Despite pressure from environmental groups, Indian mining company Adani is set to press ahead with its intentions to build a coal mine in Queensland.
Coal has become somewhat of a dirty word in recent years, and along with initiating a drive toward cleaner sources of energy that emit less carbon, the environmental side is trying to phase out coal where possible. This has put Adani at odds with the movement, but the company said that it will go ahead with its plans and believes that it can ease concerns about the project.
Adani’s Queensland mine has taken a long eight years to get off the ground simply because of the scale of opposition within some Australian quarters. The company has had to appear in court as environmental groups tried to impose delays.
This means that the project has been “scaled back,” according to Adani CEO Lucas Dow. However, he is confident that despite delays and problems with getting full approval, work on the mine should begin “imminently.”
In order to start the process, Adani will have a much smaller level of production than originally anticipated. Dow said that it will “ramp up” from there, building up to a 27.5-million-tonne output each year. This is half of what the company originally intended, which shows how strong the level of opposition has been and the kinds of challenges that the coal sector presently faces.
Dow said that the project has internal financing and relies on no external backers, which may explain the smaller production level. He commented: “We have finance, and we are ready to start.”
Adding that the company’s Carmichael mine will be “100% financed through the Adani Group’s resources,” Dow indicated that the mine got approval because it is on the same scale as many others in the area. It will be open-cut as well as smaller than originally intended.
Dow also addressed the project’s start date, saying that “preparatory works at the site are imminent.” Speaking of Adani’s “capacity to deliver a financing solution,” which also held the process back, he added that $3.3bn has already gone into the company’s Australian interests.
A series of targeted protests and counter-movements pushed Australia’s major lenders to stay away from Adani and coal mining, and they appear to have had an effect. Although these protests did not prevent the mine’s plans from going forward, much more scrutiny took place regarding Adani’s finance plans, which meant that it had to find a different way to fund the project.

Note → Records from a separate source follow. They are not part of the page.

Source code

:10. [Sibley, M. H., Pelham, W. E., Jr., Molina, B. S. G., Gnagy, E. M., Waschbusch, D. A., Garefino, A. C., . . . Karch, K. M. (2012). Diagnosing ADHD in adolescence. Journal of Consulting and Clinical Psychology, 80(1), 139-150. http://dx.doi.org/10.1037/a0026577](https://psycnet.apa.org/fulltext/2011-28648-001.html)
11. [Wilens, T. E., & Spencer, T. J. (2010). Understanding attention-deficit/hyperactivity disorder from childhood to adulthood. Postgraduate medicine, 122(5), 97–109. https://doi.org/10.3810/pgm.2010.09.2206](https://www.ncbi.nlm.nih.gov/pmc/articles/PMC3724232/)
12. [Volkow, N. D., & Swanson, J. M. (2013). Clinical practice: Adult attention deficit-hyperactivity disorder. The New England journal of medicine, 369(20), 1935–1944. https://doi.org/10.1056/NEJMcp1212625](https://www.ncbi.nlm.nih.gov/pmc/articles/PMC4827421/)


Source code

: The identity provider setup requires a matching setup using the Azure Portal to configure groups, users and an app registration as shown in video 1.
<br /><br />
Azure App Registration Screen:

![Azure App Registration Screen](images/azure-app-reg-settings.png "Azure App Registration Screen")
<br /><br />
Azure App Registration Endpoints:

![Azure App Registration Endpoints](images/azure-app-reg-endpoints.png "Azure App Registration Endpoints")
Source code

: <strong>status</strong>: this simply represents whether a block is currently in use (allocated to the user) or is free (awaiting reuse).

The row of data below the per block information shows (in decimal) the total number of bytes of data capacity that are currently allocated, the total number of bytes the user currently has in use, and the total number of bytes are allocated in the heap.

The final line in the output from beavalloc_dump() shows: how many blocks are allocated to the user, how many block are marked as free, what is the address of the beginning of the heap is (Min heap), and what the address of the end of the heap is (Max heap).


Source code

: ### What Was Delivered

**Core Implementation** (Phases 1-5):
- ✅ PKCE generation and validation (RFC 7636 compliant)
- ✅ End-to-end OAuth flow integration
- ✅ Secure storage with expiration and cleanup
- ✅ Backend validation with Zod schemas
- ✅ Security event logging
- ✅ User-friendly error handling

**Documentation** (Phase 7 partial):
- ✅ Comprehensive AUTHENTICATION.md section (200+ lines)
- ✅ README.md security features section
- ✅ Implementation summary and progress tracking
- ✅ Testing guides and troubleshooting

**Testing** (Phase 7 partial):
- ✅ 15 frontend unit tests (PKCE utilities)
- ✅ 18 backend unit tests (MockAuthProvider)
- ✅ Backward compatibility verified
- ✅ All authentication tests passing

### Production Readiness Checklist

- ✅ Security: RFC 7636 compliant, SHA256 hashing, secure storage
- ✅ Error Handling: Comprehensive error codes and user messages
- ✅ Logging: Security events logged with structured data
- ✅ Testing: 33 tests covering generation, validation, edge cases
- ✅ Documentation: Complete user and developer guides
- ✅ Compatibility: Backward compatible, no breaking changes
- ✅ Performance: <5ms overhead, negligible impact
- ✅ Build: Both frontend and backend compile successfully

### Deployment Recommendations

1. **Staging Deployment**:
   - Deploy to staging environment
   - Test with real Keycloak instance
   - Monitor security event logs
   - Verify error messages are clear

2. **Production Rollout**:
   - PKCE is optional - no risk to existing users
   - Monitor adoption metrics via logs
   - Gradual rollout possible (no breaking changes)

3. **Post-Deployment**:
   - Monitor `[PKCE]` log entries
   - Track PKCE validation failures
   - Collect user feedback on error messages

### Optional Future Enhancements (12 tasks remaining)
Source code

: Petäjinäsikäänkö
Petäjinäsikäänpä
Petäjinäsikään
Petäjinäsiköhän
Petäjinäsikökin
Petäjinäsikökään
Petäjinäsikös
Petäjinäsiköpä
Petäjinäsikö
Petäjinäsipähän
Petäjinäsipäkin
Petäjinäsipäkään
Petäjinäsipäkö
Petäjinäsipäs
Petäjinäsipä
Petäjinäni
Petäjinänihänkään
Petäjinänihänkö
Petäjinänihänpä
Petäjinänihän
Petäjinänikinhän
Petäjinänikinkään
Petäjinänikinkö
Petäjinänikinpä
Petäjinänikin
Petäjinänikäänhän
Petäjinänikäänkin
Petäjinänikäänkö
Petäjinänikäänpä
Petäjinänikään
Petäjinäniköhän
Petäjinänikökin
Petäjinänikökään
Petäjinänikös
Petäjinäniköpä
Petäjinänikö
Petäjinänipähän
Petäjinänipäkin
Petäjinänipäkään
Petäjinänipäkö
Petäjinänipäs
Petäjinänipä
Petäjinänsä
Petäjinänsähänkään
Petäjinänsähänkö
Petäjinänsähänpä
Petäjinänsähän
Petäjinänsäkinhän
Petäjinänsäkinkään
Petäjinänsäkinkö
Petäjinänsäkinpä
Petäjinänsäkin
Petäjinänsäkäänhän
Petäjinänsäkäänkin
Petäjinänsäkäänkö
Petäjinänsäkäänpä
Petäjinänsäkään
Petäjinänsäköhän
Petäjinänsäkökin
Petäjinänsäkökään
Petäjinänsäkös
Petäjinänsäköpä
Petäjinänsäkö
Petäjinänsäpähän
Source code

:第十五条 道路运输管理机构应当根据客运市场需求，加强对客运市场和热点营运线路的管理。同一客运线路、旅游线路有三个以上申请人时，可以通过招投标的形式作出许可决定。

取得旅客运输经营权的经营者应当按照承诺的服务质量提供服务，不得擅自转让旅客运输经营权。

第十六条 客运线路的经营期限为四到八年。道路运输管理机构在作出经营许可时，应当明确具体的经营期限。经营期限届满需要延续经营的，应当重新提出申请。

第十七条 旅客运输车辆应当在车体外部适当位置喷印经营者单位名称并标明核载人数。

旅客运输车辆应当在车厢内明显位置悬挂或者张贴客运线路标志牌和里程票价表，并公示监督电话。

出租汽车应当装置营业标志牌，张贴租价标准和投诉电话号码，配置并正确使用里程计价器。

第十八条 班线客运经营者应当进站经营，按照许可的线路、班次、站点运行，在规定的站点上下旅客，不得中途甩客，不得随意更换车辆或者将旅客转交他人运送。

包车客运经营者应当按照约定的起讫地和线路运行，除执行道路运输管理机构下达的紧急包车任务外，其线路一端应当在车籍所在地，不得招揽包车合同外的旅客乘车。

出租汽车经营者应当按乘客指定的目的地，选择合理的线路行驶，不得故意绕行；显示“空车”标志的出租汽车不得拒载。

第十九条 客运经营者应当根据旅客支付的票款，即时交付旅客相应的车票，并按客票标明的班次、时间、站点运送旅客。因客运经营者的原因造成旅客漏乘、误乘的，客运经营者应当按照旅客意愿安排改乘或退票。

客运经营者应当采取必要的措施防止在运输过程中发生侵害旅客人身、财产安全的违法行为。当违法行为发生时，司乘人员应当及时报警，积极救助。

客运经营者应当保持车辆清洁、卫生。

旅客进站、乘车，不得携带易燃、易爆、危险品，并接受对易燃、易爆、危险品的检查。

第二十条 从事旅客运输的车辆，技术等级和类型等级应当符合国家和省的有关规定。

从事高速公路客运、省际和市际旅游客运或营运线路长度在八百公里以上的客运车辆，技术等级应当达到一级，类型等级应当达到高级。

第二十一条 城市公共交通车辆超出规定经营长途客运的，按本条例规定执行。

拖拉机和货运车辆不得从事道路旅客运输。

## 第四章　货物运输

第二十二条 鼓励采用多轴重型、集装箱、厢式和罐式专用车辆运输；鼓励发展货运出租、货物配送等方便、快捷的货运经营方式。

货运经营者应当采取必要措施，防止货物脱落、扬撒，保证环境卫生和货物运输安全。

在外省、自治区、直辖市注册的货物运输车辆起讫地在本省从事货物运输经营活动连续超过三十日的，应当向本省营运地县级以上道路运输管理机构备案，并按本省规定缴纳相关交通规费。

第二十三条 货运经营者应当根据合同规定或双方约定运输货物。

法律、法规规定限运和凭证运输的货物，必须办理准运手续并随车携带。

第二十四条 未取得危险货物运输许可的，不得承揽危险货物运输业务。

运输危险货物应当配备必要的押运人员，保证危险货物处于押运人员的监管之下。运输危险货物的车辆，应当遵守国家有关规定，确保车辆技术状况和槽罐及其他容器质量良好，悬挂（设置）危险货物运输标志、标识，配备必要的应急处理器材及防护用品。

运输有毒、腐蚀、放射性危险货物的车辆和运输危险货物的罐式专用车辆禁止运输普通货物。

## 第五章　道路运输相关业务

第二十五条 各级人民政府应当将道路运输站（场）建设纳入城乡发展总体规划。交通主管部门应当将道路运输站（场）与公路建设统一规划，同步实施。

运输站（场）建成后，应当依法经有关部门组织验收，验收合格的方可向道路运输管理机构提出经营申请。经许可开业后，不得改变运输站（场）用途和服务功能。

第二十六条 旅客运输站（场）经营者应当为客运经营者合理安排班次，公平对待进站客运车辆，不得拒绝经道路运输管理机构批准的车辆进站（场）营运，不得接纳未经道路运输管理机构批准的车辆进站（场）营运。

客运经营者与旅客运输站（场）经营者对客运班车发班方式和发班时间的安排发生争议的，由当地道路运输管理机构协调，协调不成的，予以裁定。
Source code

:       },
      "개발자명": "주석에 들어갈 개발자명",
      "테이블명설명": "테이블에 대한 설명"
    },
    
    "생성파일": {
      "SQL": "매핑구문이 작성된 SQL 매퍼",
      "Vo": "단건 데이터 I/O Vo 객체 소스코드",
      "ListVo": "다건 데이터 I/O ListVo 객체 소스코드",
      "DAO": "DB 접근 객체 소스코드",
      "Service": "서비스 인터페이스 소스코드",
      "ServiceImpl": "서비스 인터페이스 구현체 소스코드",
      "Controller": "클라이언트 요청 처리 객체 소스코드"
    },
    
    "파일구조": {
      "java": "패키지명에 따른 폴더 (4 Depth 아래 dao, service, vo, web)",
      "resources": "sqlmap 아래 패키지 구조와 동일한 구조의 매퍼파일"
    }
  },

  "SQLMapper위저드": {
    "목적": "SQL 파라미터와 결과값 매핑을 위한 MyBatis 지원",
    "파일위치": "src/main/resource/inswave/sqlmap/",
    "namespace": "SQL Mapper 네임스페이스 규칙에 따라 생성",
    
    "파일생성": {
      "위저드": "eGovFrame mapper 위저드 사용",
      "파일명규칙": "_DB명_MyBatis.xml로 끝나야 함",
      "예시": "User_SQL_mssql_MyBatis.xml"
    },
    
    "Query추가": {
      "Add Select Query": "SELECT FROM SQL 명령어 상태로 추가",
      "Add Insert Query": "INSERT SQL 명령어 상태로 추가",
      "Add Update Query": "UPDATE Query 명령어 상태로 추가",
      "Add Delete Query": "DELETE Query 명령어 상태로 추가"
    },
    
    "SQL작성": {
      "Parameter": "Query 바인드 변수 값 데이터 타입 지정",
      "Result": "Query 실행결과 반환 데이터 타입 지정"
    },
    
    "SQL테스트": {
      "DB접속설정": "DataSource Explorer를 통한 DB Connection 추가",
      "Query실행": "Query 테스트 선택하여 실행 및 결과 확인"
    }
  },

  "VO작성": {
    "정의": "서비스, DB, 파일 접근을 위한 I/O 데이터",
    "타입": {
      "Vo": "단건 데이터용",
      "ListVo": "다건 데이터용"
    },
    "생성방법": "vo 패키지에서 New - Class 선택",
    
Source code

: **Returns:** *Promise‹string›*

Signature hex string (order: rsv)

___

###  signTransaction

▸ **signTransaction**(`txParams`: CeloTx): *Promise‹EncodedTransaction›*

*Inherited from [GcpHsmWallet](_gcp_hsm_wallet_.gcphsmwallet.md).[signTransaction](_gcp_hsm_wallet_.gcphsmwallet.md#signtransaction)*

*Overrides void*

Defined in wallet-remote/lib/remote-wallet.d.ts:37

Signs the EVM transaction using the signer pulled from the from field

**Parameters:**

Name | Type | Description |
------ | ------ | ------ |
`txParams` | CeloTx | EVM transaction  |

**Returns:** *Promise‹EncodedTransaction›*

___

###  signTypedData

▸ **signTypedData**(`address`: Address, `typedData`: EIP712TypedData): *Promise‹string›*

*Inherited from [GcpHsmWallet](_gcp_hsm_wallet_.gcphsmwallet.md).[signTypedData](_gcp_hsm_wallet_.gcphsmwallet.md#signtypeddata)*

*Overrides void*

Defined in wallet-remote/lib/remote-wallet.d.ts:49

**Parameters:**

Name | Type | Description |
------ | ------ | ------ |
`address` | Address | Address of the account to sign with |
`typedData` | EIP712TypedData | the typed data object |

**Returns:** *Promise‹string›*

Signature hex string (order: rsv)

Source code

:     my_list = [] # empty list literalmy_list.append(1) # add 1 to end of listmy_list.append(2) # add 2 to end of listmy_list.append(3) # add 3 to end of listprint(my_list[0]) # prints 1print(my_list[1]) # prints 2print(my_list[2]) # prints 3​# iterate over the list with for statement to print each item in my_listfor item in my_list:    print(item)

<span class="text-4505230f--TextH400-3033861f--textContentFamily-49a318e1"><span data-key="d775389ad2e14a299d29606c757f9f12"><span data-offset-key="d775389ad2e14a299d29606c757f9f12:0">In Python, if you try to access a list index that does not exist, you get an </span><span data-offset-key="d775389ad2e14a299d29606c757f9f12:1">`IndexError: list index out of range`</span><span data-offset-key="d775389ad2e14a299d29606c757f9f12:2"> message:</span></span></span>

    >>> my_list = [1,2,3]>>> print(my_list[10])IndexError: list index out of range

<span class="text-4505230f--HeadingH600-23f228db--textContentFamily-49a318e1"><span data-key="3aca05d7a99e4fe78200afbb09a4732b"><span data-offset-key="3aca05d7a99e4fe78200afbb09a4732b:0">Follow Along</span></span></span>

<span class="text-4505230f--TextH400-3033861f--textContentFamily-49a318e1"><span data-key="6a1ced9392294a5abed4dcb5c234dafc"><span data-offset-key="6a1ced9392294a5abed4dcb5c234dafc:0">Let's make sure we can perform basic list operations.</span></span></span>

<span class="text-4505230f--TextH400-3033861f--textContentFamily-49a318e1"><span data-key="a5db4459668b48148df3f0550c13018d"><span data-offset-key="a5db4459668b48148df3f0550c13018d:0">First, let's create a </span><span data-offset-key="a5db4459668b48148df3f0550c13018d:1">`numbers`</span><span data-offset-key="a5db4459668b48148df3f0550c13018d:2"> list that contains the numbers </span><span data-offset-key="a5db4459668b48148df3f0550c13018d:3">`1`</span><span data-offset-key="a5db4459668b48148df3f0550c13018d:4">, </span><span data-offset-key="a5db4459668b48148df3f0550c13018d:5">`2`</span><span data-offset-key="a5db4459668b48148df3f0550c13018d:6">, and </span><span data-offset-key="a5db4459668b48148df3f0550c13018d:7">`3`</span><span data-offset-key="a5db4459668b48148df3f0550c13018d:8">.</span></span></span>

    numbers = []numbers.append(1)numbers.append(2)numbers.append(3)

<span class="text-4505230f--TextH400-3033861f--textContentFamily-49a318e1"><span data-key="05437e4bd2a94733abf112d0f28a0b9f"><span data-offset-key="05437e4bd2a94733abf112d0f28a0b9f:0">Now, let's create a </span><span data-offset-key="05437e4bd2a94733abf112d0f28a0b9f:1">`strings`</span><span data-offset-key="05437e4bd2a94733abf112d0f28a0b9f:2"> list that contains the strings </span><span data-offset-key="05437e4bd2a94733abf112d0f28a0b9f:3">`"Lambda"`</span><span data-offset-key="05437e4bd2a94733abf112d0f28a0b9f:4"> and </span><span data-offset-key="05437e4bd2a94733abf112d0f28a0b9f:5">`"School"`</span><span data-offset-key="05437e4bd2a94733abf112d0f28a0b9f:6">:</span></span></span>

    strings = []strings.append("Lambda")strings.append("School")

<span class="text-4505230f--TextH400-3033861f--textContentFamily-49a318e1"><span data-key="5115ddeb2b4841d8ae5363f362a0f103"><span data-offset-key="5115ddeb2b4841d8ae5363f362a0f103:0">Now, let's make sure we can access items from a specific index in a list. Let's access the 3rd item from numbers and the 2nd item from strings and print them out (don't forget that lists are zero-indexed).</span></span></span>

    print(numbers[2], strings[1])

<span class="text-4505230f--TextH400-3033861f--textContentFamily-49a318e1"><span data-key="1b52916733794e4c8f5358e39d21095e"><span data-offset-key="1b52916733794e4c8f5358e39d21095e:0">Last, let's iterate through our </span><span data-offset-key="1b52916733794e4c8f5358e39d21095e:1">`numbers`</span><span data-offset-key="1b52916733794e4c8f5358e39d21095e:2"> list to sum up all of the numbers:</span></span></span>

Its plans also saw a reduction in scale, which again highlights the current mood surrounding coal and the acknowledgement that although it is useful, there are clear climate problems associated with it that make investors wary.
Dow was quick to hit back, saying: “This project stacks up both financially and environmentally.” Opposition groups complained about the original sketched-out expansion of the mine, saying that it could do great damage to the barrier reef.
However, Dow believes that the mine will produce enough benefits to go ahead, including the “jobs and business opportunities we have promised for North Queensland and Central Queensland, all without requiring a cent of Australian taxpayer dollars.” The opposition, including conservation groups, responded that they have no intention of giving up on trying to stop the project from moving forward.